Pierre Olivier revient pour L'Homme Nouveau sur l'interdiction de la recherche sur les cellules souches embryonnaires décidées par un juge aux Etats-Unis :
"Pour comprendre le noeud de l’affaire, il faut remonter à l’année 1996, date à laquelle le Congrès américain vote l’amendement Dickey-Wicker interdisant que des fonds publics subventionnent des projets de recherche impliquant la destruction directe d’embryons humains. Lorsque George W. Bush devient président des États-Unis en 2001, il étend cette interdiction à la recherche sur les cellules souches embryonnaires proprement dites. C’est ce dernier dispositif qui a été annulé par le décret du 9 mars 2009 signé par le nouveau locataire de la Maison-Blanche. Autrement dit, si l’emploi de fonds fédéraux alloués à la destruction d’embryons restait strictement interdit du fait de l’amendement Dickey-Wicker toujours en vigueur, le financement par l’argent du contribuable de travaux scientifiques portant sur les lignées cellulaires cultivées à partir de cette destruction devenait possible. C’est justement cette distinction artificielle qu’a rejetée Royce Lamberth dans l’étude qu’il a rendue pour défendre sa décision :
«Si le Congrès avait voulu limiter l’interdit de l’amendement Dickey-Wicker aux actes entraînant en eux-mêmes la destruction d’embryon, il l’aurait rédigé ainsi. Or, il ne l’a pas fait (…). Si une étape du processus de recherche implique la destruction d’embryon, l’ensemble de la recherche ne peut recevoir de financement public».
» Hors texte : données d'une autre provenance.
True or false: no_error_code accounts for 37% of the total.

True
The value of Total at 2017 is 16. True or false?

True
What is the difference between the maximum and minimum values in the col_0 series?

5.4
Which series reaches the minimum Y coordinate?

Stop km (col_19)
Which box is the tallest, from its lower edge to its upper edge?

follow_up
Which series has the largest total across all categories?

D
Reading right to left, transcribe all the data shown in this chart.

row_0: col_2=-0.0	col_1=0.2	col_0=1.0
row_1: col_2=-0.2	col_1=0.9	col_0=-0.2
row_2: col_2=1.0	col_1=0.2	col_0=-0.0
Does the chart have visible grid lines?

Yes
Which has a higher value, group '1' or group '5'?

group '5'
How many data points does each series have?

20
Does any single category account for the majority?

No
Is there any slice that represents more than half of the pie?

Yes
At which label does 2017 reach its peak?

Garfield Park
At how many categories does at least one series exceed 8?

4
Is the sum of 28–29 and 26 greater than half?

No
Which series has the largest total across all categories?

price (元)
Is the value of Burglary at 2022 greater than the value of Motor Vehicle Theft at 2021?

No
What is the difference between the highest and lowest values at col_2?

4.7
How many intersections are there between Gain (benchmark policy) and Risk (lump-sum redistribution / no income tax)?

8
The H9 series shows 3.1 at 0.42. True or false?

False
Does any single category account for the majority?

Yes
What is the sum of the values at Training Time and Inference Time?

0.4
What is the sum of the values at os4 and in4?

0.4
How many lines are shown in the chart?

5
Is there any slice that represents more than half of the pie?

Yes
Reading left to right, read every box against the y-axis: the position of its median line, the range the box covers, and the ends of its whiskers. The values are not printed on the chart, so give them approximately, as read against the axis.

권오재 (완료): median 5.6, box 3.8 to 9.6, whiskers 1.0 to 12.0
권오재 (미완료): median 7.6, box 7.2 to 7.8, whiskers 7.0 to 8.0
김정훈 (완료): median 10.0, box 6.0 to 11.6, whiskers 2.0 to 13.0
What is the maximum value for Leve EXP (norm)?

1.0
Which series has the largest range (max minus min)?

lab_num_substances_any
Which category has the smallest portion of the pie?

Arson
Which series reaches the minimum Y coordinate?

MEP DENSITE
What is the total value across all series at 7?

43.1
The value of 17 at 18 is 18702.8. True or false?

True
L’argumentation est donc bien la suivante : parce que le processus de dérivation de cellules souches embryonnaires résulte directement de la désagrégation d’un embryon, l’ensemble de la recherche est entaché d’illégalité sans qu’aucune des étapes ne puisse être séparée sur le plan moral. Le raisonnement du juge Lamberth fait écho à celui que l’on trouve au n. 35 de Dignitas personæ qui se penche sur le cas de figure de chercheurs qui utiliseraient du matériel biologique d’origine illicite produit en dehors de leur centre de recherche ou qui se trouverait dans le commerce. C’est exactement le cas des cellules souches embryonnaires disponibles sur catalogue et mises à disposition des chercheurs du monde entier. Un scientifique ne pourrait- il pas entreprendre des expériences sur ces cellules en faisant valoir son indépendance vis-à-vis de celui qui a fabriqué les embryons et de celui qui les a fait mourir ? Ce à quoi les auteurs de l’Instruction répondent que
«le critère d’indépendance ne suffit pas pour éviter une contradiction dans l’attitude de celui qui dit ne pas approuver l’injustice commise par d’autres, mais qui, dans le même temps, accepte pour son travail le “matériel biologique” que d’autres obtiennent par le biais de cette injustice».
Pour conforter son réquisitoire, le juge Royce Lamberth a eu l’audace de se positionner sur le propre terrain des scientifiques. Il donne ainsi raison à deux chercheurs qui se plaignaient que les subsides fédéraux dédiés aux cellules embryonnaires concurrencent leurs propres travaux sur des cellules souches adultes plus performantes et ne soulevant aucun problème éthique. Il rappelle en outre que son jugement ne nuit pas aux malades, contrairement à ce qu’affirme l’administration Obama, «puisque aucune preuve médicale d’un quelconque bienfait sur la santé humaine n’est pour l’instant à porter au crédit des expériences sur les cellules embryonnaires»."
Malgré cela, la cour d'appel fédérale de Washington a suspendu, en référé, l'interdiction de la recherche publique sur les cellules souches embryonnaires. Cela ne représente pas un jugement sur le fond, mais cela permet la poursuite du financement.